Mordenkainen’s Tome of Foes is a tome of conflicts and monsters, of player options and powerful creatures to throw at your party, but perhaps most of all, it’s a tome of stories. Packed to the gills with monsters and ideas, it’s a book that invites adventure…
Alright, let’s talk Mordenkainen’s Tome of Foes. Following in the footsteps of both Volo’s and Xanathar’s Guides, Mordenkainen’s Tome of Foes takes many of the ideas presented in the books, and develops them further, giving us a supplement that’s as fun to read as it is to actually use in the game. It’s a book that expands the world and the narrative of D&D, giving both more complexity to mechanics and to the kinds of stories people using this book can tell.
The first half of the book is, like Volo’s Guide, mostly lore-based. It’s broken up into chapters that break the D&D world into big conflicts. After all, this is Mordenkainen’s book–with all the bias that you might expect from a Wizard who believes their cosmic duty is to place their thumbs on the scales of the cosmos to try and preserve Balance. As with the previous books, you’ll find annotated notes that reflect Mordenkainen’s opinion on things.
But you’ll also find a lot of story. Where Xanathar’s Guide was heavily rules-based, and Volo’s Guide was very Lore based, Mordenkainen’s Tome of Foes seems to have struck a decent balance (hah) between the two. You’ll get an entire chapter of lore–yes, but along with it, you’ll get the mechanics you need to represent that lore in your own game. Again, it’s the 5th Edition ideal honed to a razor’s edge here: Here’s an adventure idea, and here’s how you can represent this adventure in your own game.
Tome of Foes gives players and DMs alike the seeds for adventure, as well as the tools to plant them. Or maybe instructions for harvesting them? Look whatever the metaphor is, there were several points throughout the book where I sat down and started scribbling campaign notes.

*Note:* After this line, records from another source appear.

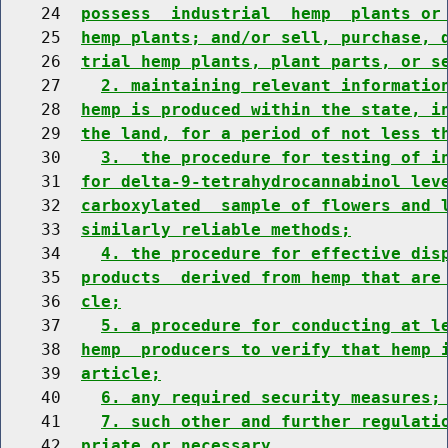
    24  
possess  industrial  hemp  plants or
    25  
hemp plants; and/or sell, purchase, 
    26  
trial hemp plants, plant parts, or s
    27    
2. maintaining relevant informatio
    28  
hemp is produced within the state, i
    29  
the land, for a period of not less t
    30    
3.  the procedure for testing of i
    31  
for delta-9-tetrahydrocannabinol lev
    32  
carboxylated  sample of flowers and 
    33  
similarly reliable methods;
    34    
4. the procedure for effective dis
    35  
products  derived from hemp that are
    36  
cle;
    37    
5. a procedure for conducting at l
    38  
hemp  producers to verify that hemp 
    39  
article;
    40    
6. any required security measures;
    41    
7. such other and further regulati
    42  
priate or necessary.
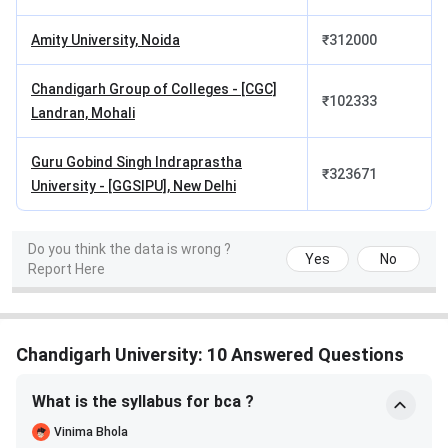
Total
INR 12.24
INR 20,000
INR 2,000
Lakhs
Amity University, Noida
₹
312000
Total
INR 12.46 Lakhs
Chandigarh Group of Colleges - [CGC]
₹
102333
Academic
Landran, Mohali
Fees
Guru Gobind Singh Indraprastha
₹
323671
Total BE CSE Academic Fees
University - [GGSIPU], New Delhi
Total Tuition Fees: INR 12.24 Lakhs
Total Exam Fees: INR 20,000
Do you think the data is wrong ?
Yes
No
Security Fees: INR 2,000 (Refundable)
Report Here
Total Academic Fees: INR 12.46 Lakhs
As per the
Reddit Discussion
, students question
whether certain courses like animation or VFX justify
Chandigarh University: 10 Answered Questions
the fees charged by the university. There is confusion
around expected salary outcomes, with conflicting
What is the syllabus for bca ?
claims from different sources. This creates doubt
Vinima Bhola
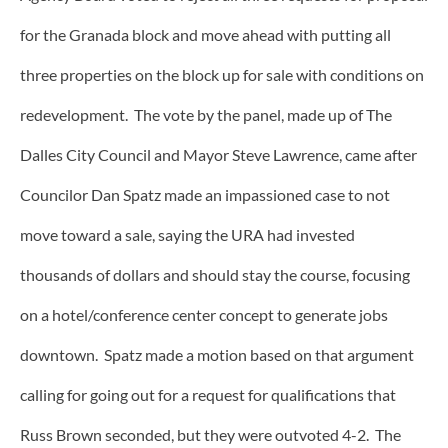
for the Granada block and move ahead with putting all
three properties on the block up for sale with conditions on
redevelopment. The vote by the panel, made up of The
Dalles City Council and Mayor Steve Lawrence, came after
Councilor Dan Spatz made an impassioned case to not
move toward a sale, saying the URA had invested
thousands of dollars and should stay the course, focusing
on a hotel/conference center concept to generate jobs
downtown. Spatz made a motion based on that argument
calling for going out for a request for qualifications that
Russ Brown seconded, but they were outvoted 4-2. The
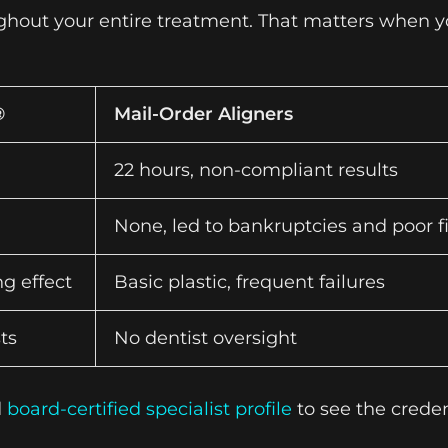
ughout your entire treatment. That matters when y
®
Mail-Order Aligners
22 hours, non-compliant results
None, led to bankruptcies and poor fi
g effect
Basic plastic, frequent failures
ts
No dentist oversight
d
board-certified specialist profile
to see the creden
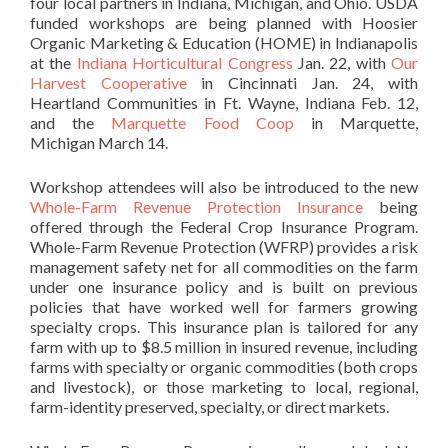
four local partners in Indiana, Michigan, and Ohio. USDA
funded workshops are being planned with Hoosier
Organic Marketing & Education (HOME) in Indianapolis
at the
Indiana Horticultural Congress
Jan. 22, with
Our
Harvest Cooperative
in Cincinnati Jan. 24, with
Heartland Communities in Ft. Wayne, Indiana Feb. 12,
and the
Marquette Food Coop
in Marquette,
Michigan March 14.
Workshop attendees will also be introduced to the new
Whole-Farm Revenue Protection Insurance
being
offered through the Federal Crop Insurance Program.
Whole-Farm Revenue Protection (WFRP) provides a risk
management safety net for all commodities on the farm
under one insurance policy and is built on previous
policies that have worked well for farmers growing
specialty crops. This insurance plan is tailored for any
farm with up to $8.5 million in insured revenue, including
farms with specialty or organic commodities (both crops
and livestock), or those marketing to local, regional,
farm-identity preserved, specialty, or direct markets.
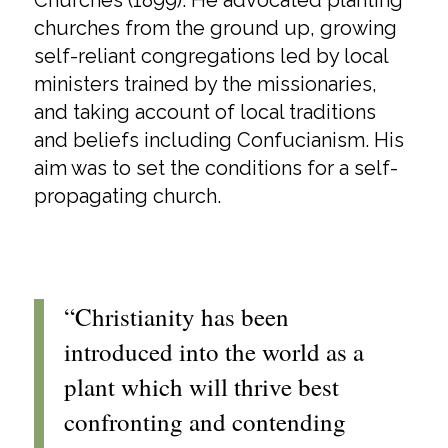
Churches (1899). He advocated planting
churches from the ground up, growing
self-reliant congregations led by local
ministers trained by the missionaries,
and taking account of local traditions
and beliefs including Confucianism. His
aim was to set the conditions for a self-
propagating church.
“Christianity has been
introduced into the world as a
plant which will thrive best
confronting and contending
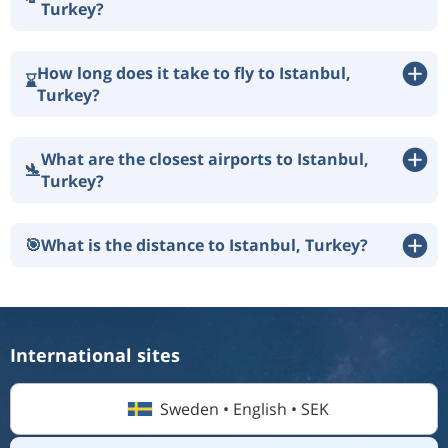
Turkey?
How long does it take to fly to Istanbul,
⌛
Turkey?
What are the closest airports to Istanbul,
🛬
Turkey?
🎯
What is the distance to Istanbul, Turkey?
International sites
Sweden • English • SEK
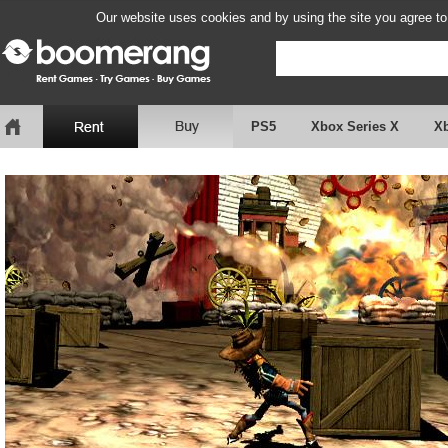
Our website uses cookies and by using the site you agree to
PS5
Xbox Series X
X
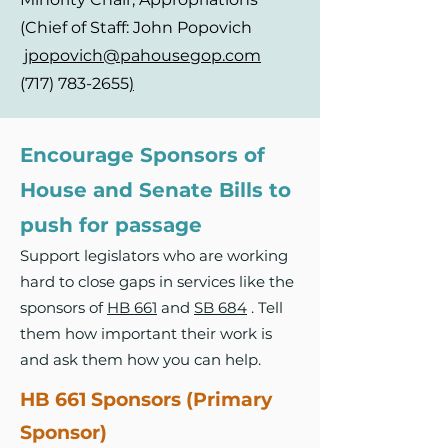
(Chief of Staff: John Popovich
jpopovich@pahousegop.com
(717) 783-2655
)
Encourage Sponsors of
House and Senate Bills to
push for passage
Support legislators who are working
hard to close gaps in services like the
sponsors of
HB 661
and
SB 684
. Tell
them how important their work is
and ask them how you can help.
HB 661 Sponsors (Primary
Sponsor)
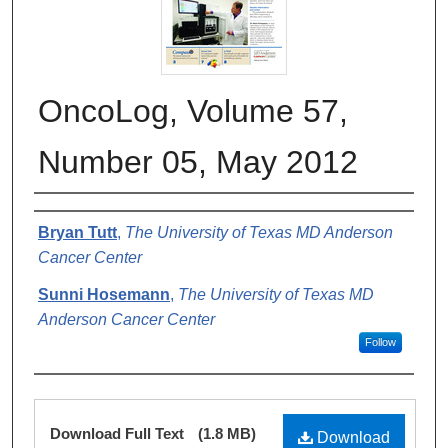
OncoLog, Volume 57,
Number 05, May 2012
Authors
Bryan Tutt
,
The University of Texas MD Anderson
Cancer Center
Sunni Hosemann
,
The University of Texas MD
Anderson Cancer Center
Follow
Files
Download Full Text
(1.8 MB)
Download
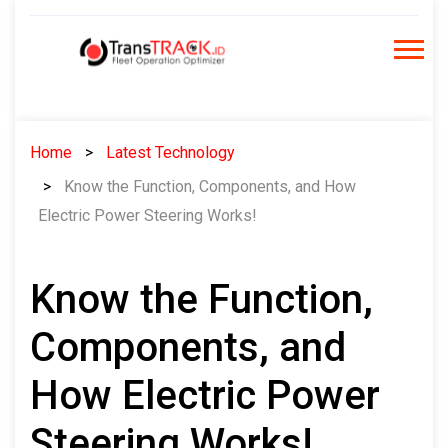
Skip
to
content
Home
Latest Technology
Know the Function, Components, and How
Electric Power Steering Works!
Know the Function,
Components, and
How Electric Power
Steering Works!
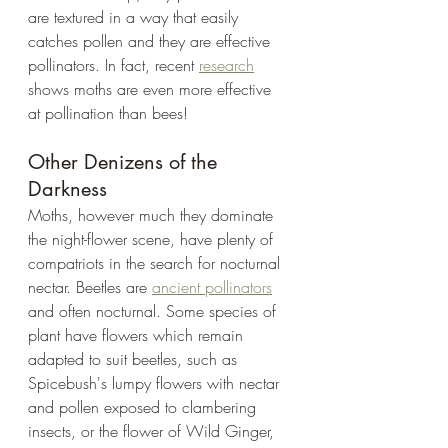
are textured in a way that easily 
catches pollen and they are effective 
pollinators. In fact, recent 
research
shows moths are even more effective 
at pollination than bees! 
Other Denizens of the 
Darkness
Moths, however much they dominate 
the night-flower scene, have plenty of 
compatriots in the search for nocturnal 
nectar. Beetles are 
ancient pollinators
and often nocturnal. Some species of 
plant have flowers which remain 
adapted to suit beetles, such as 
Spicebush's lumpy flowers with nectar 
and pollen exposed to clambering 
insects, or the flower of Wild Ginger, 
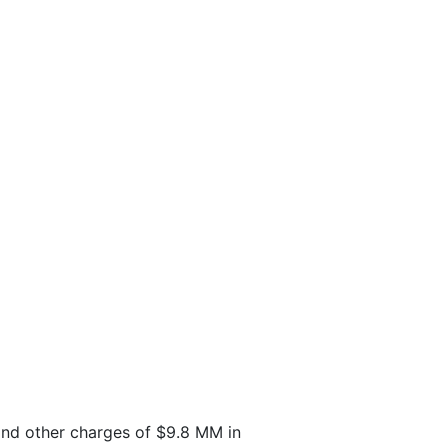
 and other charges of $9.8 MM in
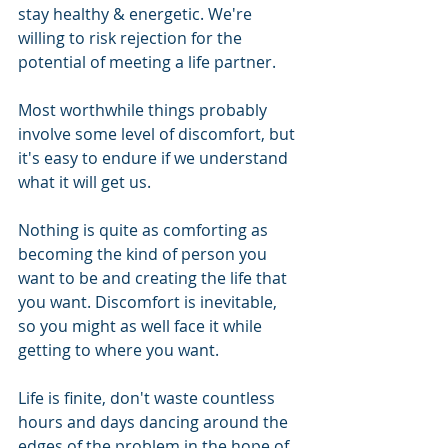
stay healthy & energetic. We're 
willing to risk rejection for the 
potential of meeting a life partner.
Most worthwhile things probably 
involve some level of discomfort, but 
it's easy to endure if we understand 
what it will get us.
Nothing is quite as comforting as 
becoming the kind of person you 
want to be and creating the life that 
you want. Discomfort is inevitable, 
so you might as well face it while 
getting to where you want. 
Life is finite, don't waste countless 
hours and days dancing around the 
edges of the problem in the hope of 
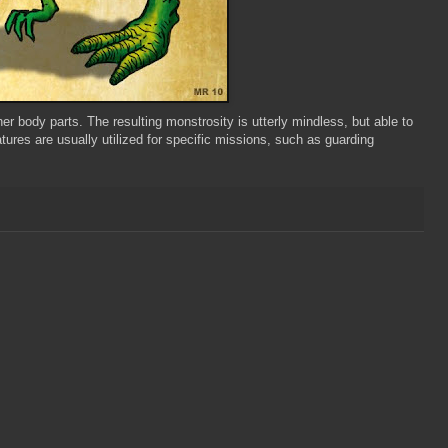
r body parts. The resulting monstrosity is utterly mindless, but able to
tures are usually utilized for specific missions, such as guarding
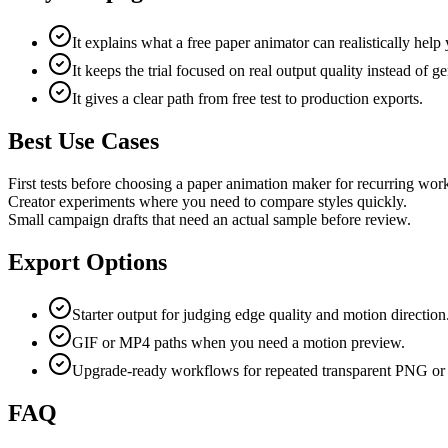
It explains what a free paper animator can realistically help
It keeps the trial focused on real output quality instead of ge
It gives a clear path from free test to production exports.
Best Use Cases
First tests before choosing a paper animation maker for recurring wor
Creator experiments where you need to compare styles quickly.
Small campaign drafts that need an actual sample before review.
Export Options
Starter output for judging edge quality and motion direction
GIF or MP4 paths when you need a motion preview.
Upgrade-ready workflows for repeated transparent PNG or 
FAQ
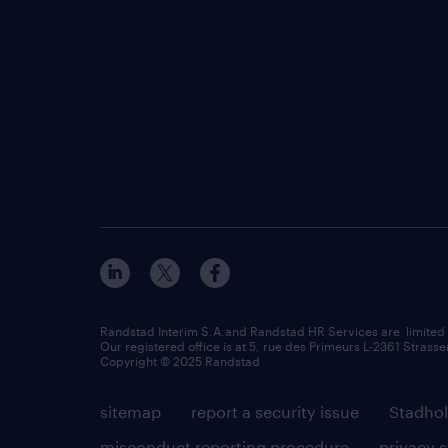
Randstad Interim S.A.and Randstad HR Services are limited
Our registered office is at 5, rue des Primeurs L-2361 Strasse
Copyright © 2025 Randstad
sitemap
report a security issue
Stadhol
misconduct reporting procedure
privacy 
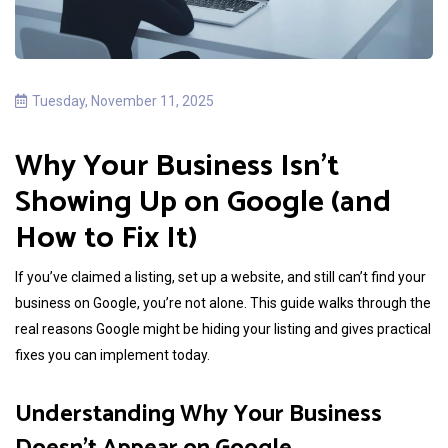
Tuesday, November 11, 2025
Why Your Business Isn’t
Showing Up on Google (and
How to Fix It)
If you’ve claimed a listing, set up a website, and still can’t find your
business on Google, you’re not alone. This guide walks through the
real reasons Google might be hiding your listing and gives practical
fixes you can implement today.
Understanding Why Your Business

That’s what Tome of Foes does best. And I think a big part of it is, it lays out a narrative framework for readers to explore. Look at the first five chapters and you’ll find conflicts that don’t have to define a campaign, but that add depth to the world–for players, most importantly. Tome of Foes has this interesting attitude towards players. It locates them in the world more.
Specifically–if Xanathar’s Guide was a focus on who the character is, Tome of Foes represents where they’re from. It gives you a lifeline into a larger story that makes your character feel like they’re actually from a society. And the devil (or demon, depending) is in the details. Through the framework of these conflicts, we get a better picture of what many of the player races (Elf, Dwarf, Halfling, Gnome, Tiefling–and new friends Duergar, Gith, and differenter Elves) have as background in general.
So if you’re playing an Elven Ranger, you can look through Tome of Foes and find a ton of information about playing an Elf. What makes an adventurer, and all the standard stuff, sure, but you also get the ancient history of the elves, including yheir fall from paradise, and if you’re a religious character, a ton of lore on the elven deities. And then once you’re read through all that, you can find some new subraces to play, or even just some new tables to help sow the seeds for new ideas.
And new races like the Gith come with a whole chapter that introduces them, sets them up in conflict with one another (both Githyanki and Githzerai are the same people, just taken in different directions), and they have a place that fills out the cosmos of D&D. The Githyanki live in the timeless Astral Plane and fly around on great astral ships (which are detailed within the book). While the Githzerai live in the ever-shifting chaos of Limbo, carving out a peaceful, ordered existence amid planar chaos.
And both of these add depth to the cosmos of D&D. Same with the Blood War–the world feels that much bigger because now you have details about the things and people in it. But what really makes the book are the monsters. I don’t want to spoil too much–because we’re going to be looking at how this book uses monsters in a later article, but Monsters are here to serve up both complex tactical challenges as well as cool story ideas.
They’re presented in groups that tell you a story–before you even pick up dice, as a DM when I’m flipping through the monster section and I come to the Elemental Myrmidons or the Ogre Howdah
We mention it in our video as well. Monsters are arranged in a way that gets you thinking about how to use them
And as we’ve mentioned before, there are a lot more higher-powered monsters in this book. You’ll find everything from monsters meant to serve as fodder to lieutenants and final boss type encounters. Mechanically the monsters feel like they’re getting a little more interesting–there are a number of combos in the game that can make it incredibly difficult for your player, and it’s rewarding to overcome that.
So all in all, BoLS recommends this book. There’s a lot going for it–if you’re looking for something that’s more Xanathar’s Guide in terms of expansion, though, you won’t find that here. But it has so many of the tools you need to get your game going tonight. So grab it if you can.
Come for the monsters, stay for the expanded Cosmos.